I'm trying to get data by encode model which conforms to Encodable protocol. But it's failed to invoke func encode like code below:

// MARK: - Demo2

class TestClass2: NSObject, Encodable {
    var x = 1
    var y = 2
}


var dataSource2: Encodable?

dataSource2 = TestClass2()

// error: `Cannot invoke 'encode' with an argument list of type '(Encodable)'`
let _ = try JSONEncoder().encode(dataSource2!)
//func encode<T>(_ value: T) throws -> Data where T : Encodable

But in another demo, it works well, why?

// MARK: - Demo1

protocol TestProtocol {
    func test()
}

class TestClass1: NSObject, TestProtocol {
    func test() {
        print("1")
    }

    var x = 1
    var y = 2
}


var dataSource1: TestProtocol?

dataSource1 = TestClass1()


func logItem(_ value: TestProtocol) {
    value.test()
}

logItem(dataSource1!)

回答1:

Try this code, which extend encodable

extension Encodable {
    func toJSONData() -> Data? {
        return try? JSONEncoder().encode(self)
    }
}

Use

var dataSource2: Encodable?
dataSource2 = TestClass2()
let data = dataSource2?.toJSONData()


回答2:

Your 2 examples are different.

JSONEncoder().encode() expects a concrete class which conforms to the procotol Encodable. The reference dataSource2 holds a protocol and not a concrete class.

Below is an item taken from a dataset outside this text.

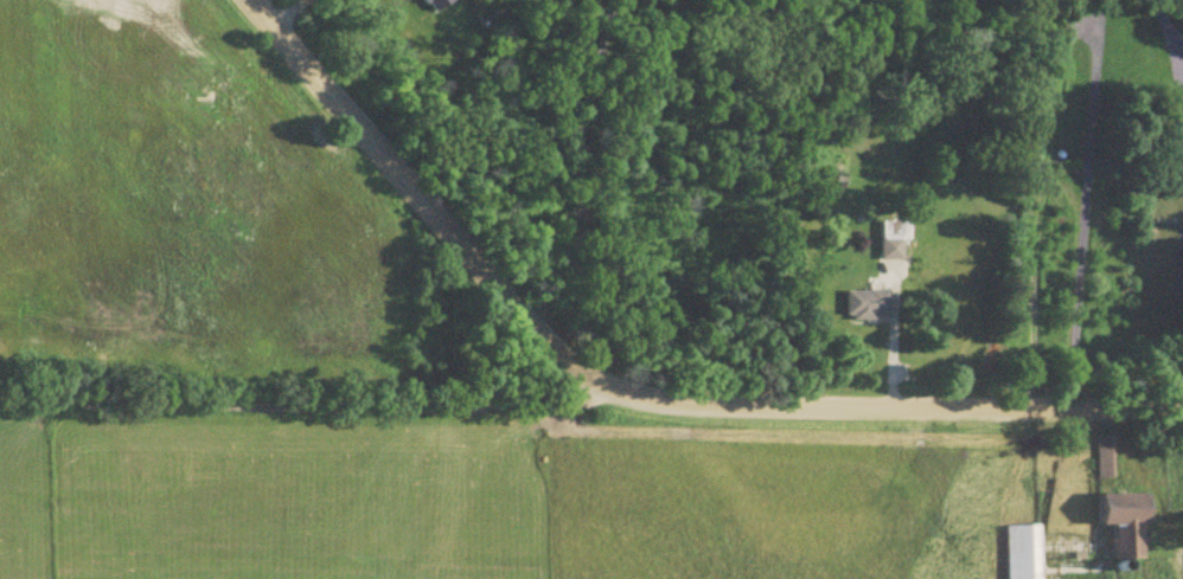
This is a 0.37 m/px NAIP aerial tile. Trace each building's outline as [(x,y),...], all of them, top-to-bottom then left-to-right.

logItem on the other hands, only takes a protocol as input, and NO concrete class which conforms to the protocol. This is the difference between your examples and why your second case is working and the first case does not.

With your current setup, it will not work. You need to pass in a concrete class to the JSONEncoder.



回答3:

As long as TestClass2 is Encodable you can use following code. encode should know what to encode. It refers to class properties to do that. Encodable itself doesn't contain any properties.

JSONEncoder().encode(dataSource2 as! TestClass2)